----- AUSZUG ZUM LESEN

Meine Damen und Herren, mir geht es um die Zulässigkeit der Heranziehung von Bürgerinnen und Bürgern eingemeindeter Ortsteile zur rückwirkenden Nachzahlung von Abwasserbeiträgen. Im Ergebnis der Gemeindegebietsreform sind Gemeinden, die über eine eigene und mit den Abwasserbeiträgen ihrer Grundstückseigentümer refinanzierte Abwasseranlage (Kläranlage und Leitungsnetz) verfügen, in andere Gemeinden eingemeindet worden, die nunmehr die Aufgabe der Abwasserbeseitigung als eigene Aufgabe selbst erledigen. Infolge dessen sollen die Grundstückseigentümer des „hinzugekommenen“ Ortsteiles auf der Grundlage der von der neuen Gemeinde beschlossenen Abwasserbeitragssatzung rückwirkend noch einmal Abwasserbeiträge für die von ihnen genutzte und bereits „abgezahlte“ Abwasseranlage nachzahlen.
1. Welche Gemeinden, die die Aufgabe der Abwasserbeseitigung in ihrem Gemeindegebiet selbst erfüllen, ziehen auf der Grundlage ihrer Abwasserbeitragssatzung die Grundstückseigentümer der infolge der Eingemeindung oder des Zusammenschlusses mit anderen Gemeinden hinzugekommenen Ortsteile rückwirkend zu BeitragsNachzahlungen heran, obwohl dieselben Grundstückseigentümer für die ihren Ortsteil entsorgende zentrale Kläranlage und das dazugehörige Leitungsnetz (für den ihnen vermittelten Vorteil i. S. d. SächsKAG) nach dem geltenden Kommunalabgabengesetz des Freistaates Sachsen bereits den zur Finanzierung dieser Anlage erforderlichen Abwasserbeitrag gezahlt bzw. die Anlage bereits über Gebühren finanziert haben?
2. Welche rechtlichen Möglichkeiten haben die oben genannten Gemeinden, eine solche Mehrbelastung für die Grundstückseigentümer der eingemeindeten Ortsteile bzw. zumindest eine rückwirkende Heranziehung zur Nachzahlung von Abwasserbeiträgen zu vermeiden?
Frau Abg. Schulz, das Innenministerium verfügt nicht über die erforderlichen Informationen, um die erste Frage beantworten zu können. Die Daten werden nicht gesondert erhoben und es ist auch nicht möglich, aus vorhandenen Datenerhebungen die von Ihnen gewünschten Auskünfte zu erteilen. Welche Gemeinden die Aufgabe der Abwasserbeseitigung in ihrem Gebiet selbst erfüllen und gegenüber den durch Eingemeindung bzw. Zusammenschlüsse neu hinzukommenden Grundstückseigentümern Nachzahlungen erheben, weiß das Innenministerium nicht. Ich bitte Sie um Verständnis dafür, dass diese Information in der Kürze der für die Beantwortung zur Verfügung stehenden Zeit auch nicht zu erheben war. Eine exakte, wahrheitsgemäße Aussage würde eine überaus arbeits- und zeitaufwändige Recherche erfordern und könnte deshalb allenfalls schriftlich nachgereicht werden.

----------
----- DARGESTELLTE ANGABEN

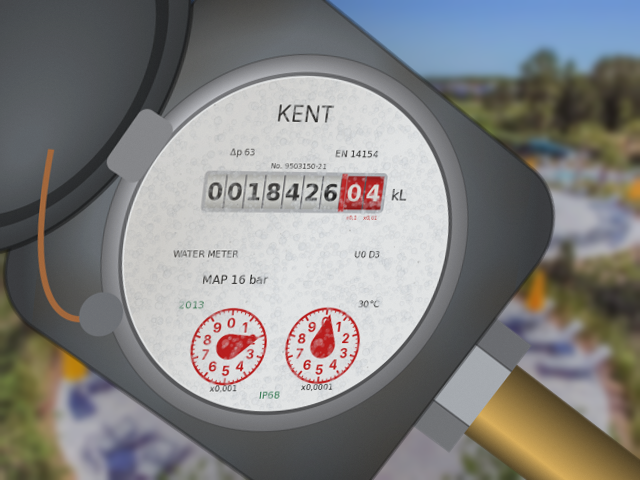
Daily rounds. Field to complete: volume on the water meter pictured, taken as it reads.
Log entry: 18426.0420 kL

----------

IHRE AUFGABEN:
[1] Welches Ministerium verfügt laut dem Text über die Abwasserbeiträge nicht über die Informationen, die zur Beantwortung der ersten Frage nötig sind?
[2] Übernehmen Sie aus dem Text über die Abwasserbeiträge wortgetreu die Passage von „Frau Abg. Schulz, das“ bis „schriftlich nachgereicht werden.“.
[3] Führen Sie den Text über die Abwasserbeiträge im Anschluss an seinen letzten Satz weiter.

LÖSUNGEN:
[1] Das Innenministerium.

[2]
Frau Abg. Schulz, das Innenministerium verfügt nicht über die erforderlichen Informationen, um die erste Frage beantworten zu können. Die Daten werden nicht gesondert erhoben und es ist auch nicht möglich, aus vorhandenen Datenerhebungen die von Ihnen gewünschten Auskünfte zu erteilen. Welche Gemeinden die Aufgabe der Abwasserbeseitigung in ihrem Gebiet selbst erfüllen und gegenüber den durch Eingemeindung bzw. Zusammenschlüsse neu hinzukommenden Grundstückseigentümern Nachzahlungen erheben, weiß das Innenministerium nicht. Ich bitte Sie um Verständnis dafür, dass diese Information in der Kürze der für die Beantwortung zur Verfügung stehenden Zeit auch nicht zu erheben war. Eine exakte, wahrheitsgemäße Aussage würde eine überaus arbeits- und zeitaufwändige Recherche erfordern und könnte deshalb allenfalls schriftlich nachgereicht werden.

[3]
Die zweite Frage, welche rechtlichen Möglichkeiten die betroffenen Gemeinden haben, um Mehrbelastungen für die Grundstückseigentümer der eingemeindeten Ortsteile zu vermeiden, lässt sich ohne nähere Kenntnis darüber, welche Gemeinden betroffen und vor allem, welche Regelungen in den jeweiligen Satzungen getroffen worden sind, ebenfalls nicht konkret beantworten. Die Gegebenheiten sind mit Sicherheit von Kommune zu Kommune verschieden, weil die Abgabensatzungen anders lauten und Ausnahmetatbestände für die Heranziehung möglicherweise differenziert geregelt sind.
Im Übrigen, hat das Innenministerium hier geschrieben, geht die Frage über den Rahmen einer Fragestunde hinaus. Die Fragestunde dient nicht dazu, die Staatsregierung zu einer rechtlichen Bewertung anzuhalten oder eine Rechtsberatung zu erlangen. – Ich würde aber jedenfalls die erste Antwort vorziehen.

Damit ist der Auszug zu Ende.